# need help with size of lumber to use for lean to on deck



## walnut777 (Dec 9, 2010)

Hello. I'm getting all kinds of different info from friends for my diy project.
I have a 17ft x 14 ft deck. I want to put a lean to roof over it.I will not be attatching it to the house. It will be free standing. It will have a metal roof with no ply wood under it. One friend says this: the 17 ft pieces need to be 2x10's doubled together with 2x8's spanning the 14 ft every 16 inches with 1x4 to screw the metal roof to.. with 6 - 4x4's for support. 3 in the rear and 3 in the front.

My other friend says to use 2x8s with osb sandwhiched in the middle for the 17 feet sections and then 2x6's sandwiched with osb every 24 inches for the 14 foot span. with 1x4s to screw the metal roof to with 6 4x4's to hold it up.

One friend says the others is overkill the other says his is not enough. I live in S. carolina so there wil be no real load to it like snow. We rarely get snow and its not usually very much.

I personally wanted to build the frame with the steel they use to make those metal carports with but its as expensive as lumber, plus I cant weld.

Also. I there is concrete under half the deck. So the side closest to the house would have the 4x4's on concrete and the front side would have the 4x4s cemented in the dirt and I planned to use some type of lag bolts to secure them to the band of the deck.
Thanks in advance for your help.


----------



## JustinK (Oct 4, 2009)

Dont use osb for anything structure that will be exposed to elements even if its under a roof the humidity will still get to it. Stick with 2x8 24 oc. or 2x6 16 oc. for rafters. 
Im not sure how to calculate Porch roof beams so I just use house header spans charts which im sure is oversized. A header for that span would be double 2x10's with post in middle.


----------



## walnut777 (Dec 9, 2010)

JustinK said:


> Dont use osb for anything structure that will be exposed to elements even if its under a roof the humidity will still get to it. Stick with 2x8 24 oc. or 2x6 16 oc. for rafters.
> Im not sure how to calculate Porch roof beams so I just use house header spans charts which im sure is oversized. A header for that span would be double 2x10's with post in middle.

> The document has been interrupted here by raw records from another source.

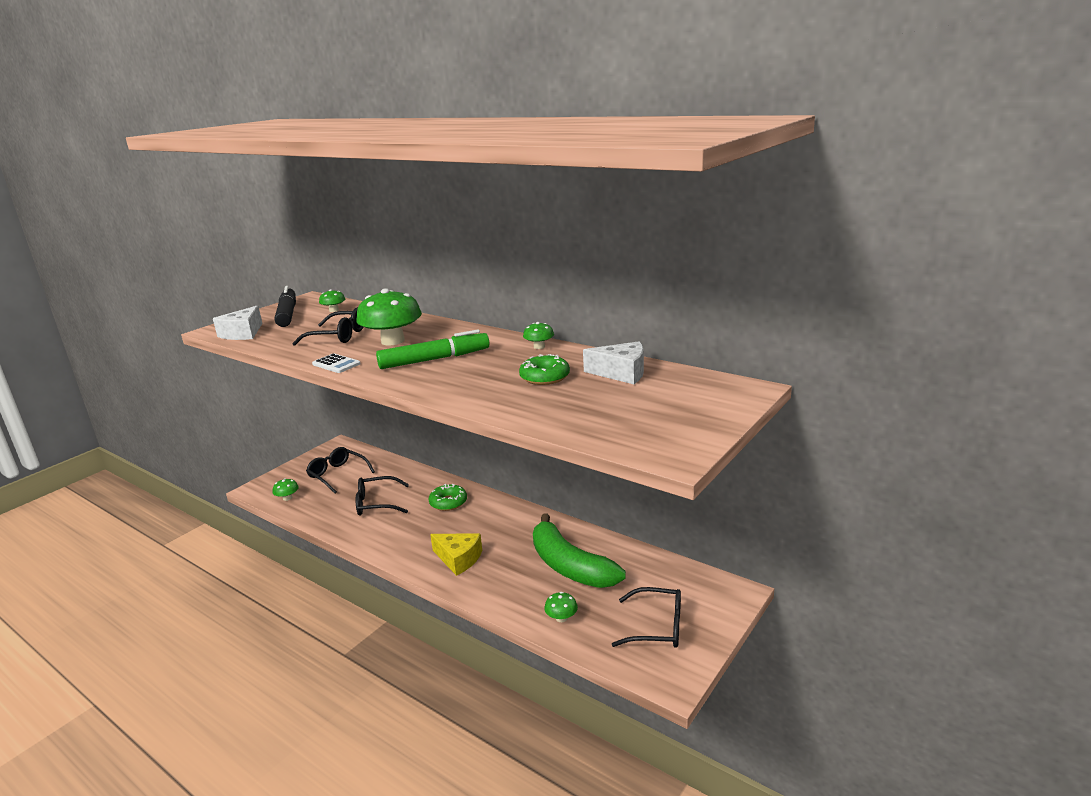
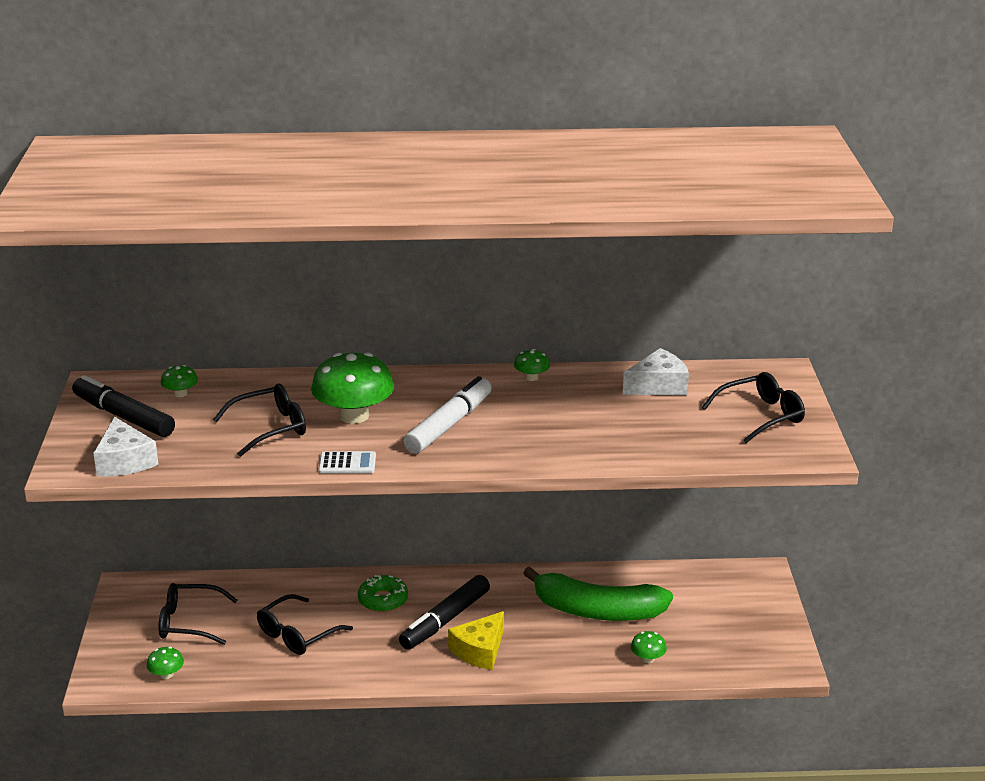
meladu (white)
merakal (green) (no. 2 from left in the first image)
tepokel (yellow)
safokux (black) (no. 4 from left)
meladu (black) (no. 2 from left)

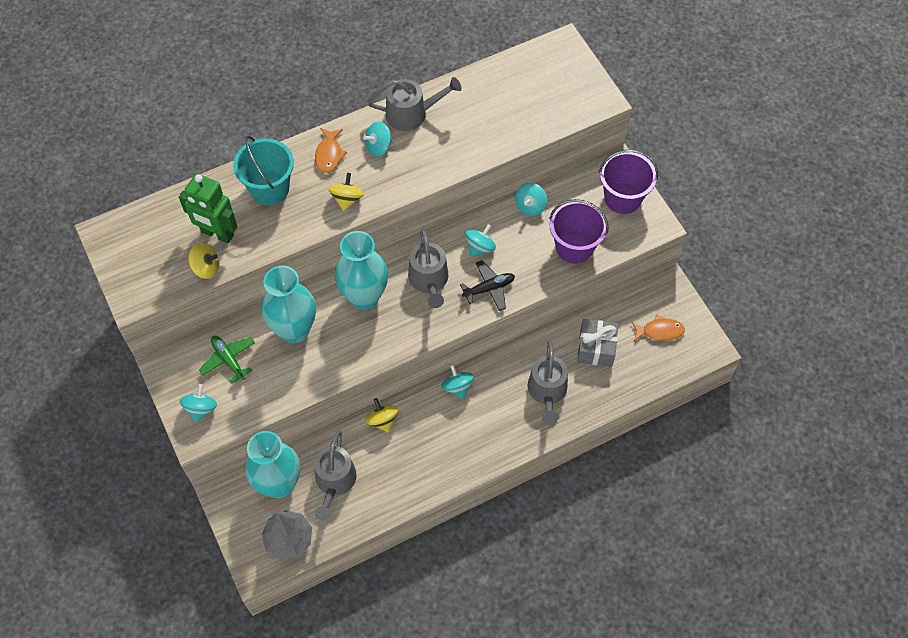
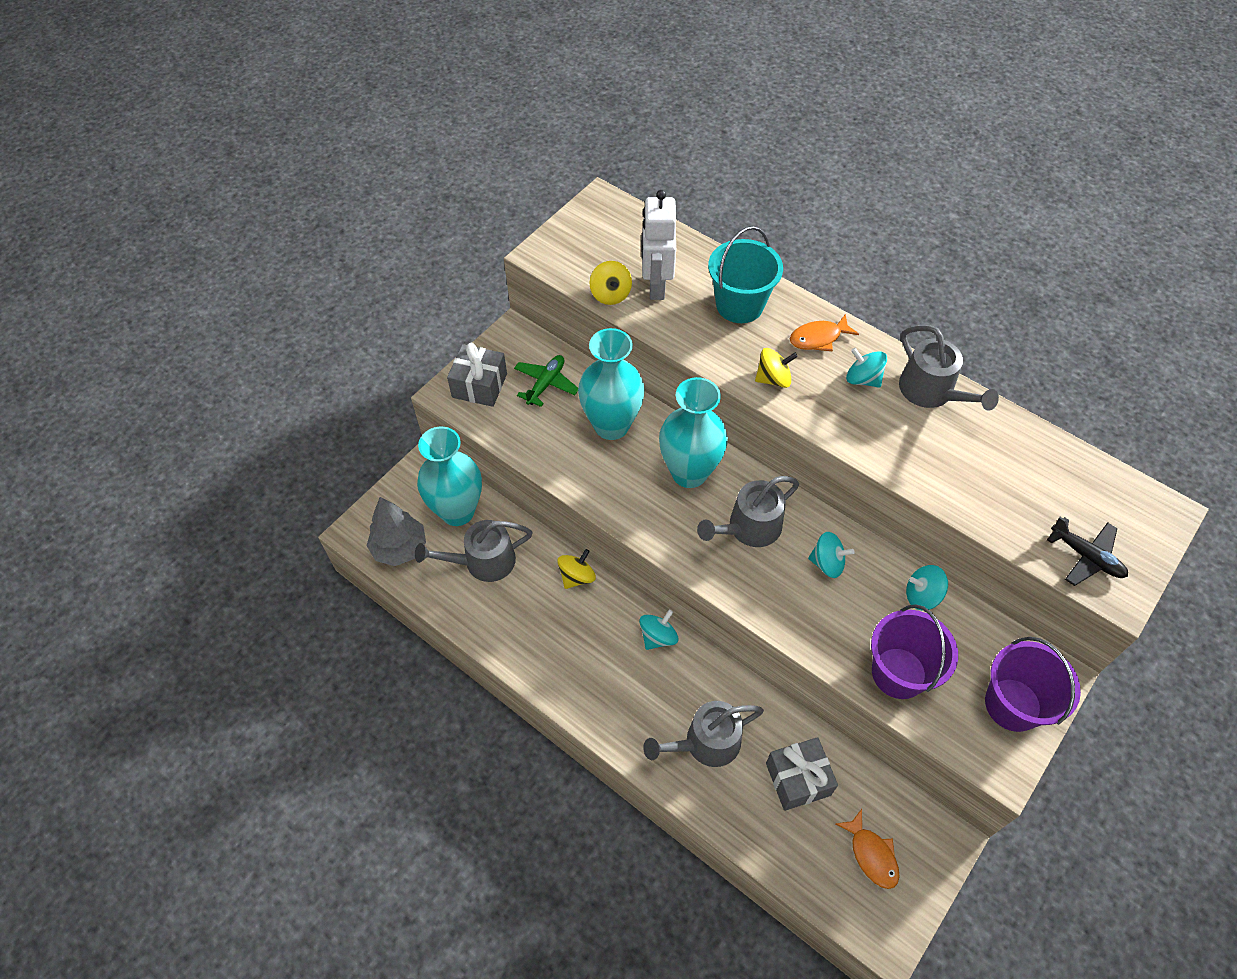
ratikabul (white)
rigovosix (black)
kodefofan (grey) (no. 1 from left)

are you saying that i can do 2x8 - 24 in. oc and not double the 2x8s? or i can use 2x6 16 in. oc and not double the 2x6's? 
and you are suggesting 2x10's foor the 17 foot sections.are the 17 foot sections the header? sorry im new to this. also. and by post in the middle you mean a post in the middle of the 17 foot sections? also do i need to double the 2x10's? thanks


----------



## JustinK (Oct 4, 2009)

walnut777 said:


> are you saying that i can do 2x8 - 24 in. oc and not double the 2x8s? or i can use 2x6 16 in. oc and not double the 2x6's?
> and you are suggesting 2x10's foor the 17 foot sections.are the 17 foot sections the header? sorry im new to this. also. and by post in the middle you mean a post in the middle of the 17 foot sections? also do i need to double the 2x10's? thanks


You do not need to double rafters I am also assuming there is going to be a foot over hang (cantilever) to the rafters on each side. So that would make your span for rafters only 12' 
Yes double the beam (2x10) with a post in the middle


----------



## walnut777 (Dec 9, 2010)

no cantilever. i have very little space to work with from the decking boards to the metal roof on my house im trying to line up with is 8 ft. and im 6ft 4 so its cutting it close. i believe this is why my first friend said to use 2x8's because ( i think ) he said that 2x8's 16 oc could span 14 ft 1 inch. he said this was the best way he could think of since i cant cantilever


----------



## walnut777 (Dec 9, 2010)

in my head this is how it would be built. the second picture on this page: 
http://www.howtospecialist.com/outdoor/pergola/how-to-build-a-lean-to-carport/
thanks again for all your help. im sure this is aggravating


----------



## JustinK (Oct 4, 2009)

He is right. Since it is only a metal roof you could probably get away with a smaller rafter or larger oc but for the couple extra dollars it is not worth it.


----------



## fortunerestore (Mar 6, 2014)

This discussion is quite informative. Having a look at the picture I hope it is easy to make out the decision. He is right and the solution is implementable too. Thanks for the discussion.


----------